> **Your objective**
Reproduce every line of the listing below without changing anything.

> **Collected data entries**
--- START ---
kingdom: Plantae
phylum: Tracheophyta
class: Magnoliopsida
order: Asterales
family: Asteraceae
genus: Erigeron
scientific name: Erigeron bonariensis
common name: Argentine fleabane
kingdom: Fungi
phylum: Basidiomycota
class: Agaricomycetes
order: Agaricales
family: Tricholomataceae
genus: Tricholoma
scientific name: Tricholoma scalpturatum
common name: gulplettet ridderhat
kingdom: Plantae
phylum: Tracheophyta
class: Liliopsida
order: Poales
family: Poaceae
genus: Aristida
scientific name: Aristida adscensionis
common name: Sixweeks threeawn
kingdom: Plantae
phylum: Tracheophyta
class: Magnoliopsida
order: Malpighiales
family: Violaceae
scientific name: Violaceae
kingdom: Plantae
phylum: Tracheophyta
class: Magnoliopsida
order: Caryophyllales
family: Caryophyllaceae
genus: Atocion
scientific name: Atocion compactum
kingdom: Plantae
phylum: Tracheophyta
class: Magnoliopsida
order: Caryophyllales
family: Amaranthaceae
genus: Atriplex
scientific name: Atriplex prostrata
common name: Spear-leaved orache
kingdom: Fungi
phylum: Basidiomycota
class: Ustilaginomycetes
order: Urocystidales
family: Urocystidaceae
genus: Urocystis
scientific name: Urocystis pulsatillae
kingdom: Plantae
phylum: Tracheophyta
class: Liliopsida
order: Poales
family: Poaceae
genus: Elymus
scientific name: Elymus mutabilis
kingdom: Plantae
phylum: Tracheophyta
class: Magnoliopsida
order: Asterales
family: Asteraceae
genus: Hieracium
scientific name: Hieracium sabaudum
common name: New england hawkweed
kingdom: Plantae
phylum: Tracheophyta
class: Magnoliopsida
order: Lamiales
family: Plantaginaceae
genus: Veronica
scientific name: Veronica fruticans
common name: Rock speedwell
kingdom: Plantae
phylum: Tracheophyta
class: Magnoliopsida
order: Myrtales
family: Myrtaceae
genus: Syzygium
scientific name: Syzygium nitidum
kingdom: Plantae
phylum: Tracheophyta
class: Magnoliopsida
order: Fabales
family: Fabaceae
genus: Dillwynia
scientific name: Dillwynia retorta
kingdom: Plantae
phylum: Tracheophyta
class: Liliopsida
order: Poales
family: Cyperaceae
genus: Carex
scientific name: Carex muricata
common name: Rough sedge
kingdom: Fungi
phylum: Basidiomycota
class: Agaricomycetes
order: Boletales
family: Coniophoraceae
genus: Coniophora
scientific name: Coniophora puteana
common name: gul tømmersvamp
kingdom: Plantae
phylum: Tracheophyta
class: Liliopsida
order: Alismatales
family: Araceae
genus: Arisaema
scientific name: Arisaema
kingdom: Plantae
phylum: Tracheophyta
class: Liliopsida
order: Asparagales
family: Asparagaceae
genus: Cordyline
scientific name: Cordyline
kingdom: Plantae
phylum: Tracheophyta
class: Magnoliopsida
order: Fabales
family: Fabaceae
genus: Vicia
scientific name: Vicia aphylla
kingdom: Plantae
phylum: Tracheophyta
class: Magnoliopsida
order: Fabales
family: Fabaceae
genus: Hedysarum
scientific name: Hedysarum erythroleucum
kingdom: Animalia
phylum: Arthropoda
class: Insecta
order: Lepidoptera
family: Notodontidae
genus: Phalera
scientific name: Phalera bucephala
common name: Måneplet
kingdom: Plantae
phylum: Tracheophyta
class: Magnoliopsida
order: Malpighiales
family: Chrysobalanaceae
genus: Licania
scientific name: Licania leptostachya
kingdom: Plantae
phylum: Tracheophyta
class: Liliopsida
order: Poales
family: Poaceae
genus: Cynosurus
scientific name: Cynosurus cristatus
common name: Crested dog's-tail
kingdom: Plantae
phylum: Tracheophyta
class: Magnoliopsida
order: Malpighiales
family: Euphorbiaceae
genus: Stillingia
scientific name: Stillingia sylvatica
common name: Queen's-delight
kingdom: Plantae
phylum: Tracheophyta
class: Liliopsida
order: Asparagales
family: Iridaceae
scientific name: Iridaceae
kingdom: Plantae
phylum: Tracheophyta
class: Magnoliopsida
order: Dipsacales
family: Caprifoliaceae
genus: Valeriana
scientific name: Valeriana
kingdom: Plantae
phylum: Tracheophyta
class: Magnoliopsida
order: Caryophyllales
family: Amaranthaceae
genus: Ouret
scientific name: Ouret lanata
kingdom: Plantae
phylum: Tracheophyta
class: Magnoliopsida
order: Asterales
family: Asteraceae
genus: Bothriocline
--- END ---
> **Answer for the task**
kingdom: Plantae
phylum: Tracheophyta
class: Magnoliopsida
order: Asterales
family: Asteraceae
genus: Erigeron
scientific name: Erigeron bonariensis
common name: Argentine fleabane
kingdom: Fungi
phylum: Basidiomycota
class: Agaricomycetes
order: Agaricales
family: Tricholomataceae
genus: Tricholoma
scientific name: Tricholoma scalpturatum
common name: gulplettet ridderhat
kingdom: Plantae
phylum: Tracheophyta
class: Liliopsida
order: Poales
family: Poaceae
genus: Aristida
scientific name: Aristida adscensionis
common name: Sixweeks threeawn
kingdom: Plantae
phylum: Tracheophyta
class: Magnoliopsida
order: Malpighiales
family: Violaceae
scientific name: Violaceae
kingdom: Plantae
phylum: Tracheophyta
class: Magnoliopsida
order: Caryophyllales
family: Caryophyllaceae
genus: Atocion
scientific name: Atocion compactum
kingdom: Plantae
phylum: Tracheophyta
class: Magnoliopsida
order: Caryophyllales
family: Amaranthaceae
genus: Atriplex
scientific name: Atriplex prostrata
common name: Spear-leaved orache
kingdom: Fungi
phylum: Basidiomycota
class: Ustilaginomycetes
order: Urocystidales
family: Urocystidaceae
genus: Urocystis
scientific name: Urocystis pulsatillae
kingdom: Plantae
phylum: Tracheophyta
class: Liliopsida
order: Poales
family: Poaceae
genus: Elymus
scientific name: Elymus mutabilis
kingdom: Plantae
phylum: Tracheophyta
class: Magnoliopsida
order: Asterales
family: Asteraceae
genus: Hieracium
scientific name: Hieracium sabaudum
common name: New england hawkweed
kingdom: Plantae
phylum: Tracheophyta
class: Magnoliopsida
order: Lamiales
family: Plantaginaceae
genus: Veronica
scientific name: Veronica fruticans
common name: Rock speedwell
kingdom: Plantae
phylum: Tracheophyta
class: Magnoliopsida
order: Myrtales
family: Myrtaceae
genus: Syzygium
scientific name: Syzygium nitidum
kingdom: Plantae
phylum: Tracheophyta
class: Magnoliopsida
order: Fabales
family: Fabaceae
genus: Dillwynia
scientific name: Dillwynia retorta
kingdom: Plantae
phylum: Tracheophyta
class: Liliopsida
order: Poales
family: Cyperaceae
genus: Carex
scientific name: Carex muricata
common name: Rough sedge
kingdom: Fungi
phylum: Basidiomycota
class: Agaricomycetes
order: Boletales
family: Coniophoraceae
genus: Coniophora
scientific name: Coniophora puteana
common name: gul tømmersvamp
kingdom: Plantae
phylum: Tracheophyta
class: Liliopsida
order: Alismatales
family: Araceae
genus: Arisaema
scientific name: Arisaema
kingdom: Plantae
phylum: Tracheophyta
class: Liliopsida
order: Asparagales
family: Asparagaceae
genus: Cordyline
scientific name: Cordyline
kingdom: Plantae
phylum: Tracheophyta
class: Magnoliopsida
order: Fabales
family: Fabaceae
genus: Vicia
scientific name: Vicia aphylla
kingdom: Plantae
phylum: Tracheophyta
class: Magnoliopsida
order: Fabales
family: Fabaceae
genus: Hedysarum
scientific name: Hedysarum erythroleucum
kingdom: Animalia
phylum: Arthropoda
class: Insecta
order: Lepidoptera
family: Notodontidae
genus: Phalera
scientific name: Phalera bucephala
common name: Måneplet
kingdom: Plantae
phylum: Tracheophyta
class: Magnoliopsida
order: Malpighiales
family: Chrysobalanaceae
genus: Licania
scientific name: Licania leptostachya
kingdom: Plantae
phylum: Tracheophyta
class: Liliopsida
order: Poales
family: Poaceae
genus: Cynosurus
scientific name: Cynosurus cristatus
common name: Crested dog's-tail
kingdom: Plantae
phylum: Tracheophyta
class: Magnoliopsida
order: Malpighiales
family: Euphorbiaceae
genus: Stillingia
scientific name: Stillingia sylvatica
common name: Queen's-delight
kingdom: Plantae
phylum: Tracheophyta
class: Liliopsida
order: Asparagales
family: Iridaceae
scientific name: Iridaceae
kingdom: Plantae
phylum: Tracheophyta
class: Magnoliopsida
order: Dipsacales
family: Caprifoliaceae
genus: Valeriana
scientific name: Valeriana
kingdom: Plantae
phylum: Tracheophyta
class: Magnoliopsida
order: Caryophyllales
family: Amaranthaceae
genus: Ouret
scientific name: Ouret lanata
kingdom: Plantae
phylum: Tracheophyta
class: Magnoliopsida
order: Asterales
family: Asteraceae
genus: Bothriocline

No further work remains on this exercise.